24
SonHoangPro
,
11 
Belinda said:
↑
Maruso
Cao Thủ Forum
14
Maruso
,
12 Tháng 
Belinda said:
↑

|---|

● **Assigned task**: All entries are to be copied exactly as they read.

● **Exercise output**:
24
SonHoangPro
,
11 
Belinda said:
↑
Maruso
Cao Thủ Forum
14
Maruso
,
12 Tháng 
Belinda said:
↑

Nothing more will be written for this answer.